Reporters Without Borders condemns the way the Gambian authorities continue to hound The Point, a privately-owned daily based in Banjul. Its editor, Pap Saine, was charged with publishing false information yesterday, two days after being arrested and then freed on bail for reporting the arrest of a Gambian diplomat. Saine is to appear in court again on 19 February.
“Saine’s arrest comes four years after the still unpunished murder of his childhood friend and co-founder of The Point, Deyda Hydara, and shows that President Yahya Jammeh’s government is still bent on persecuting the country’s last independent daily,” Reporters Without Borders said.

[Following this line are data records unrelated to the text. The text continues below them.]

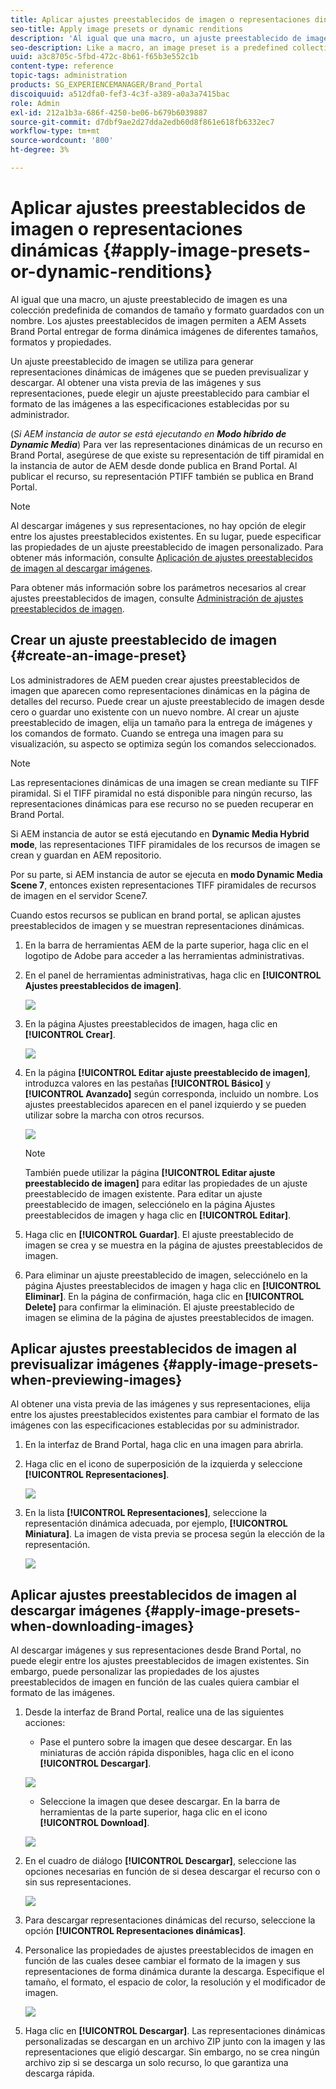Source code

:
 ```yaml
---
title: Aplicar ajustes preestablecidos de imagen o representaciones dinámicas
seo-title: Apply image presets or dynamic renditions
description: 'Al igual que una macro, un ajuste preestablecido de imagen es una colección predefinida de comandos de tamaño y formato guardados con un nombre. Los ajustes preestablecidos de imagen permiten a AEM Assets Brand Portal entregar de forma dinámica imágenes de diferentes tamaños, formatos y propiedades. '
seo-description: Like a macro, an image preset is a predefined collection of sizing and formatting commands saved under a name. Image presets enable AEM Assets Brand Portal to dynamically deliver images of different sizes, formats, and properties.
uuid: a3c8705c-5fbd-472c-8b61-f65b3e552c1b
content-type: reference
topic-tags: administration
products: SG_EXPERIENCEMANAGER/Brand_Portal
discoiquuid: a512dfa0-fef3-4c3f-a389-a0a3a7415bac
role: Admin
exl-id: 212a1b3a-686f-4250-be06-b679b6039887
source-git-commit: d7dbf9ae2d27dda2edb60d8f861e618fb6332ec7
workflow-type: tm+mt
source-wordcount: '800'
ht-degree: 3%

---
```


# Aplicar ajustes preestablecidos de imagen o representaciones dinámicas {#apply-image-presets-or-dynamic-renditions}

Al igual que una macro, un ajuste preestablecido de imagen es una colección predefinida de comandos de tamaño y formato guardados con un nombre. Los ajustes preestablecidos de imagen permiten a AEM Assets Brand Portal entregar de forma dinámica imágenes de diferentes tamaños, formatos y propiedades.

Un ajuste preestablecido de imagen se utiliza para generar representaciones dinámicas de imágenes que se pueden previsualizar y descargar. Al obtener una vista previa de las imágenes y sus representaciones, puede elegir un ajuste preestablecido para cambiar el formato de las imágenes a las especificaciones establecidas por su administrador.

(*Si AEM instancia de autor se está ejecutando en **Modo híbrido de Dynamic Media***) Para ver las representaciones dinámicas de un recurso en Brand Portal, asegúrese de que existe su representación de tiff piramidal en la instancia de autor de AEM desde donde publica en Brand Portal. Al publicar el recurso, su representación PTIFF también se publica en Brand Portal.

>[!NOTE]
>
>Al descargar imágenes y sus representaciones, no hay opción de elegir entre los ajustes preestablecidos existentes. En su lugar, puede especificar las propiedades de un ajuste preestablecido de imagen personalizado. Para obtener más información, consulte [Aplicación de ajustes preestablecidos de imagen al descargar imágenes](../using/brand-portal-image-presets.md#main-pars-text-1403412644).


Para obtener más información sobre los parámetros necesarios al crear ajustes preestablecidos de imagen, consulte [Administración de ajustes preestablecidos de imagen](../using/brand-portal-image-presets.md).

## Crear un ajuste preestablecido de imagen {#create-an-image-preset}

Los administradores de AEM pueden crear ajustes preestablecidos de imagen que aparecen como representaciones dinámicas en la página de detalles del recurso. Puede crear un ajuste preestablecido de imagen desde cero o guardar uno existente con un nuevo nombre. Al crear un ajuste preestablecido de imagen, elija un tamaño para la entrega de imágenes y los comandos de formato. Cuando se entrega una imagen para su visualización, su aspecto se optimiza según los comandos seleccionados.

>[!NOTE]
>
>Las representaciones dinámicas de una imagen se crean mediante su TIFF piramidal. Si el TIFF piramidal no está disponible para ningún recurso, las representaciones dinámicas para ese recurso no se pueden recuperar en Brand Portal.
>
>Si AEM instancia de autor se está ejecutando en **Dynamic Media Hybrid mode**, las representaciones TIFF piramidales de los recursos de imagen se crean y guardan en AEM repositorio.
>
>Por su parte, si AEM instancia de autor se ejecuta en **modo Dynamic Media Scene 7**, entonces existen representaciones TIFF piramidales de recursos de imagen en el servidor Scene7.
>
>Cuando estos recursos se publican en brand portal, se aplican ajustes preestablecidos de imagen y se muestran representaciones dinámicas.


1. En la barra de herramientas AEM de la parte superior, haga clic en el logotipo de Adobe para acceder a las herramientas administrativas.

1. En el panel de herramientas administrativas, haga clic en **[!UICONTROL Ajustes preestablecidos de imagen]**.

   ![](assets/admin-tools-panel-4.png)

1. En la página Ajustes preestablecidos de imagen, haga clic en **[!UICONTROL Crear]**.

   ![](assets/image_preset_homepage.png)

1. En la página **[!UICONTROL Editar ajuste preestablecido de imagen]**, introduzca valores en las pestañas **[!UICONTROL Básico]** y **[!UICONTROL Avanzado]** según corresponda, incluido un nombre. Los ajustes preestablecidos aparecen en el panel izquierdo y se pueden utilizar sobre la marcha con otros recursos.

   ![](assets/image_preset_create.png)

   >[!NOTE]
   >
   >También puede utilizar la página **[!UICONTROL Editar ajuste preestablecido de imagen]** para editar las propiedades de un ajuste preestablecido de imagen existente. Para editar un ajuste preestablecido de imagen, selecciónelo en la página Ajustes preestablecidos de imagen y haga clic en **[!UICONTROL Editar]**.

1. Haga clic en **[!UICONTROL Guardar]**. El ajuste preestablecido de imagen se crea y se muestra en la página de ajustes preestablecidos de imagen.
1. Para eliminar un ajuste preestablecido de imagen, selecciónelo en la página Ajustes preestablecidos de imagen y haga clic en **[!UICONTROL Eliminar]**. En la página de confirmación, haga clic en **[!UICONTROL Delete]** para confirmar la eliminación. El ajuste preestablecido de imagen se elimina de la página de ajustes preestablecidos de imagen.

## Aplicar ajustes preestablecidos de imagen al previsualizar imágenes  {#apply-image-presets-when-previewing-images}

Al obtener una vista previa de las imágenes y sus representaciones, elija entre los ajustes preestablecidos existentes para cambiar el formato de las imágenes con las especificaciones establecidas por su administrador.

1. En la interfaz de Brand Portal, haga clic en una imagen para abrirla.
1. Haga clic en el icono de superposición de la izquierda y seleccione **[!UICONTROL Representaciones]**.

   ![](assets/image-preset-previewrenditions.png)

1. En la lista **[!UICONTROL Representaciones]**, seleccione la representación dinámica adecuada, por ejemplo, **[!UICONTROL Miniatura]**. La imagen de vista previa se procesa según la elección de la representación.

   ![](assets/image-preset-previewrenditionthumbnail.png)

## Aplicar ajustes preestablecidos de imagen al descargar imágenes {#apply-image-presets-when-downloading-images}

Al descargar imágenes y sus representaciones desde Brand Portal, no puede elegir entre los ajustes preestablecidos de imagen existentes. Sin embargo, puede personalizar las propiedades de los ajustes preestablecidos de imagen en función de las cuales quiera cambiar el formato de las imágenes.

1. Desde la interfaz de Brand Portal, realice una de las siguientes acciones:

   * Pase el puntero sobre la imagen que desee descargar. En las miniaturas de acción rápida disponibles, haga clic en el icono **[!UICONTROL Descargar]**.

   ![](assets/downloadsingleasset.png)

   * Seleccione la imagen que desee descargar. En la barra de herramientas de la parte superior, haga clic en el icono **[!UICONTROL Download]**.

   ![](assets/downloadassets.png)

1. En el cuadro de diálogo **[!UICONTROL Descargar]**, seleccione las opciones necesarias en función de si desea descargar el recurso con o sin sus representaciones.

   ![](assets/donload-assets-dialog.png)

1. Para descargar representaciones dinámicas del recurso, seleccione la opción **[!UICONTROL Representaciones dinámicas]**.
1. Personalice las propiedades de ajustes preestablecidos de imagen en función de las cuales desee cambiar el formato de la imagen y sus representaciones de forma dinámica durante la descarga. Especifique el tamaño, el formato, el espacio de color, la resolución y el modificador de imagen.

   ![](assets/dynamicrenditions.png)

1. Haga clic en **[!UICONTROL Descargar]**. Las representaciones dinámicas personalizadas se descargan en un archivo ZIP junto con la imagen y las representaciones que eligió descargar. Sin embargo, no se crea ningún archivo zip si se descarga un solo recurso, lo que garantiza una descarga rápida.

“We are shocked by the behaviour of the police and intelligence services, who do not hesitate to treat a well-known and respected journalist as a common criminal,” the press freedom organisation added. “The charge brought against him is absurd and the only logical thing to do would be to dismiss the case entirely.”
Saine, who is also the Reuters correspondent in Gambia, pleaded not guilty when he appeared before a court in Kanifing, 10 km from Banjul, at midday yesterday. Judge Sagarr Jahateh ordered him freed on bail of 50,000 dalasis (1,800 euros) and adjourned the case until 19 February.
Saine and one of his reporters, Modou Sanyang, were arrested on 2 February and taken to police headquarters in Banjul, where they were placed in a cell normally used for serious crime suspects. Sanyang was released soon afterwards but Saine was held until late in the evening and was told to present himself to the police again the next morning.
The police wanted Saine to reveal his source for a report with no by-line in the 30 January issue that said Lamini Sabi Sanyang, the financial attaché at Gambia’s embassy in the United States, was arrested shortly after his return to Gambia, taken to police headquarters and then transferred to Mile Two prison. Saine refused to divulge his source.